→ **Your goal**
Copy every line of text from all the data below, word for word and in the same order. Leave the pictures out of your answer.

→ **Data for analysis**
+++++
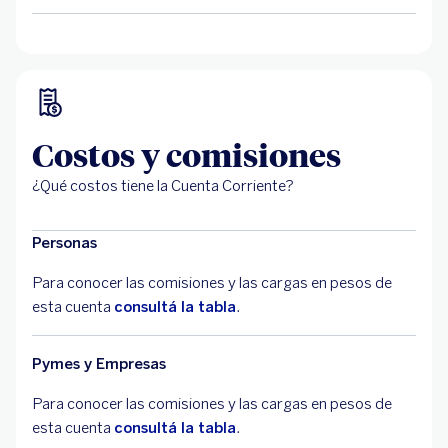
Costos y comisiones
¿Qué costos tiene la Cuenta Corriente?
Personas
Para conocer las comisiones y las cargas en pesos de
esta cuenta
consultá la tabla
.
Pymes y Empresas
Para conocer las comisiones y las cargas en pesos de
esta cuenta
consultá la tabla
.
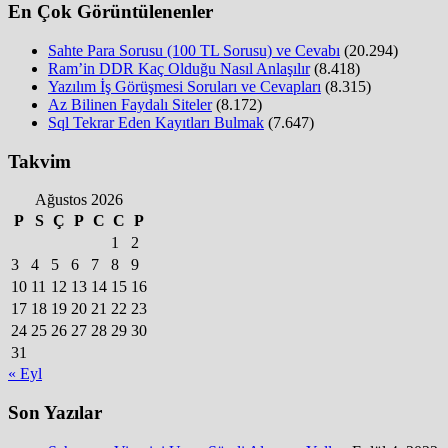
En Çok Görüntülenenler
Sahte Para Sorusu (100 TL Sorusu) ve Cevabı
(20.294)
Ram’in DDR Kaç Olduğu Nasıl Anlaşılır
(8.418)
Yazılım İş Görüşmesi Soruları ve Cevapları
(8.315)
Az Bilinen Faydalı Siteler
(8.172)
Sql Tekrar Eden Kayıtları Bulmak
(7.647)
Takvim
Ağustos 2026
P
S
Ç
P
C
C
P
1
2
3
4
5
6
7
8
9
10
11
12
13
14
15
16
17
18
19
20
21
22
23
24
25
26
27
28
29
30
31
« Eyl
Son Yazılar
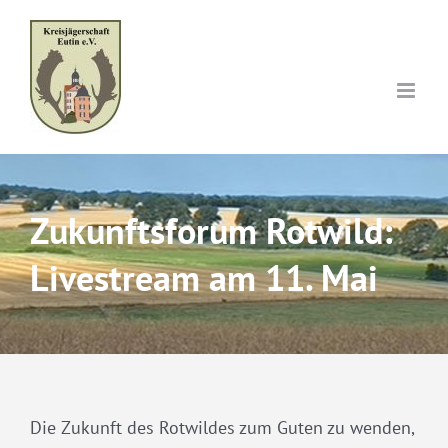
Skip
to
content
Zukunftsforum Rotwild:
Livestream am 11. Mai
Die Zukunft des Rotwildes zum Guten zu wenden,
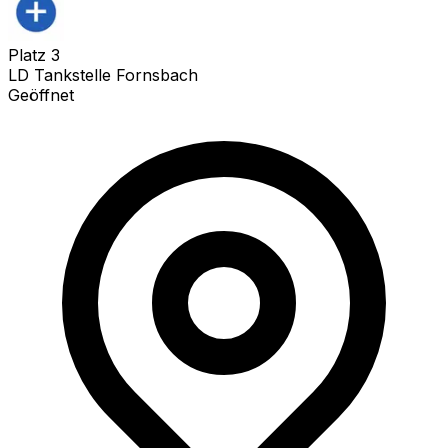
Platz
3
LD Tankstelle Fornsbach
Geöffnet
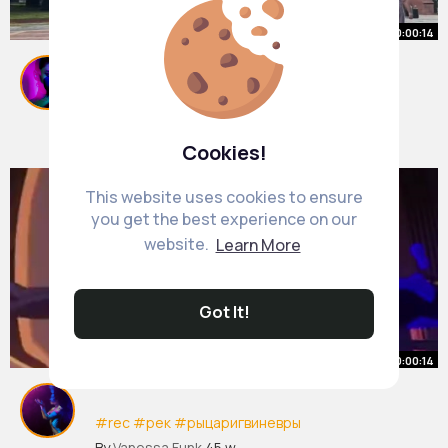
00:00:14
@МЭЙБИ БЭЙБИ @KFC
#рек
#танцы
#тренд
#мэйбибэйби
#kfc
By
Sonia Stokes
3 w
121K+ Views
Cookies!
This website uses cookies to ensure
you get the best experience on our
website.
Learn More
Got It!
00:00:14
#rec
#рек
#рыцаригвиневры
#knightsofguinevere
By
Vanessa Funk
45 w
+++++
→ **Output**
Costos y comisiones
¿Qué costos tiene la Cuenta Corriente?
Personas
Para conocer las comisiones y las cargas en pesos de
esta cuenta
consultá la tabla
.
Pymes y Empresas
Para conocer las comisiones y las cargas en pesos de
esta cuenta
consultá la tabla
.
En Çok Görüntülenenler
Sahte Para Sorusu (100 TL Sorusu) ve Cevabı
(20.294)
Ram’in DDR Kaç Olduğu Nasıl Anlaşılır
(8.418)
Yazılım İş Görüşmesi Soruları ve Cevapları
(8.315)
Az Bilinen Faydalı Siteler
(8.172)
Sql Tekrar Eden Kayıtları Bulmak
(7.647)
Takvim
Ağustos 2026
P
S
Ç
P
C
C
P
1
2
3
4
5
6
7
8
9
10
11
12
13
14
15
16
17
18
19
20
21
22
23
24
25
26
27
28
29
30
31
« Eyl
Son Yazılar
Skip
to
content
Zukunftsforum Rotwild:
Livestream am 11. Mai
Die Zukunft des Rotwildes zum Guten zu wenden,
Platz
3
LD Tankstelle Fornsbach
Geöffnet
00:00:14
@МЭЙБИ БЭЙБИ @KFC
#рек
#танцы
#тренд
#мэйбибэйби
#kfc
By
Sonia Stokes
3 w
121K+ Views
Cookies!
This website uses cookies to ensure
you get the best experience on our
website.
Learn More
Got It!
00:00:14
#rec
#рек
#рыцаригвиневры
#knightsofguinevere
By
Vanessa Funk
45 w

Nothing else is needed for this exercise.